Is Dotcom mess the Key for Labour?

One sad outcome of the Dotcom affair is that a rogue who should not have got residency has been transformed into a national celebrity.

A second sad outcome is that factual reporting of the affair in serious news media abroad pictures us as what Americans used to call hillbillies. The Crown Law Office, police, Government Communications Security Bureau (a systemic failure, by the way, not human error) and too-little-engaged ministers have dirtied the country brand.

But for one lot it is a small windfall: Labour, the Greens and New Zealand First were on top last week.

That doesn’t equal votes. But every time the Prime Minister doesn’t look in control, a sliver of trust is eroded. Over time, if he doesn’t regroup and look in charge, that will chip at his third-term potential.

His devolved ministerial governance left GCSB in the shadows for an unseemly seven months. His devolved cabinet governance let Hekia Parata last month mismanage the Christchurch education institutional reorganisation which could have foreshadowed an innovative countrywide twenty-first century organisational system.

There is another dimension: a Labour-Green-New Zealand First opposition is now half-visible. Russel Norman has found some limited common ground with Winston Peters, who harbours deep memories of his 1998 sacking and John Key’s scorching of him in 2008. Norman, Peters and David Parker are to co-star together on an Engineers Union platform Friday week.

The three parties’ polling numbers recently have been close to a majority.

But that doesn’t yet translate in voters’ minds into a government-in-waiting. Apart from the gulf between Norman and Peters, Labour is not yet a lead-party-in-waiting.

One reason is that David Shearer has yet to look and sound like a prime minister-in-waiting. In his absence last Thursday Grant Robertson led the urgent debate more incisively and rumbustiously than he would have. Shearer handled an inquisitive interview panel on TV3’s Nation last weekend with assurance but could not manage the more traditional attack-entertainment Q&A show the weekend before.

Some senior Labour people are billing the conference in mid-November as his judgment day. If he can’t wow, or at least woo, delegates, pressure will grow to replace him. Most accounts say he lost to David Cunliffe (though most of those say not by much) in the informal party meetings last December before the caucus vote.

Scrutiny of Shearer will in turn focus the conference’s attention on the proposal to give the party-at-large a say in leadership contests.

The party council proposes a 40:40:20 split among the caucus, the party and affiliated unions. Others have proposed amendments to that formula and to the probably unworkable proposal that a two-thirds no-confidence vote by the MPs’ caucus would be needed to trigger a leadership contest — no leader could continue if half the caucus lost confidence. The proposal also requires a three-yearly confirmation of a leader by the caucus (the first next February), failing which a contest would be triggered.

The conference will also consider some big reorganisation proposals, among them “registration” of supporters, including issue activists, who don’t get off on drafty hall meetings.

The council proposes the conference decide a “high-level” policy platform MPs would have to abide by.
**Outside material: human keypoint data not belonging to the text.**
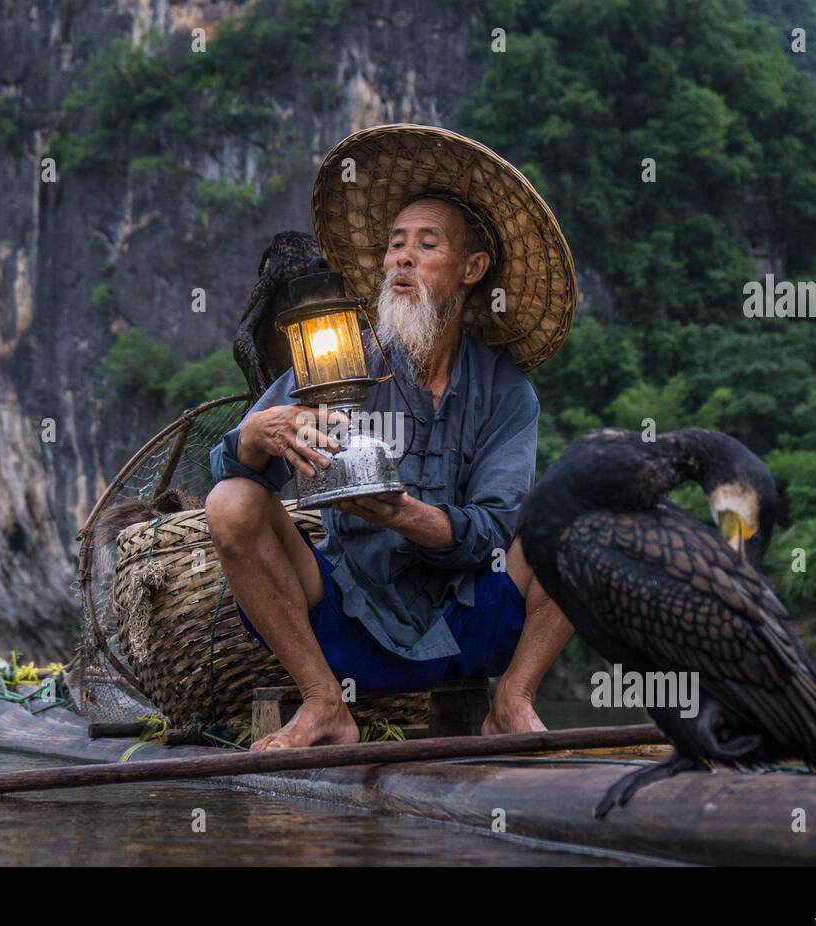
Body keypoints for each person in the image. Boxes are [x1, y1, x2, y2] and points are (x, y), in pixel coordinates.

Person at [207, 124, 579, 750]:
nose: (400, 257)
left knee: (578, 517)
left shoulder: (506, 392)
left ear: (471, 269)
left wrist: (403, 514)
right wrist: (256, 433)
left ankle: (512, 701)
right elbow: (234, 471)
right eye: (394, 245)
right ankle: (326, 705)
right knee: (231, 502)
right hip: (350, 620)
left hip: (471, 622)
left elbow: (492, 532)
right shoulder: (338, 357)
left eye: (426, 245)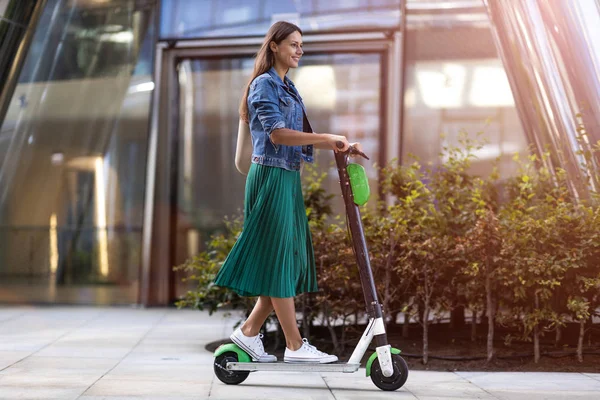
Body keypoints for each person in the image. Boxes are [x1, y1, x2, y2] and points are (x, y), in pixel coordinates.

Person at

Policy is to be generally a greater focus of party activity. Some initial papers are due soon from the policy council.

That may begin to address a second reason Labour does not yet look like a lead-party-in-waiting: it has yet to get across clear policy positions.

Actually, in a speech last month Parker detailed proposals for Reserve Bank reform, focused on the longer term. And Cunliffe has been working up matching micro-economic policy which proposes the government work actively with sectors to build capital, technology and skills in high-value and so high-wage enterprises.

This is not a return to picking winners. It is geared to longer-term results than oil extraction offers. And it rates the environment highly, as infrastructure meriting protection and investment and as “intrinsic” to the country and therefore the economy, so warranting accounting for externalities.

Clean-tech, Cunliffe argues, expresses the country “brand”. His version includes “sustainable agriculture”.

The key word is “active”, alongside businesses, using government procurement as a lever and building, like Finland, Israel and Denmark, all successful small countries, an “innovation ecosystem”.

Cunliffe claims rising business interest. He may be right, not just because businesses would not say no to handouts but because the parameters of policy debate are changing.

That puts Cunliffe at the core of the party’s aims for revival, not so much “left”, as some mistakenly read it, as trying to be future-oriented.

Key’s political management letdowns have opened a door. Next, can Shearer turn himself into a salesman before the conference marks him?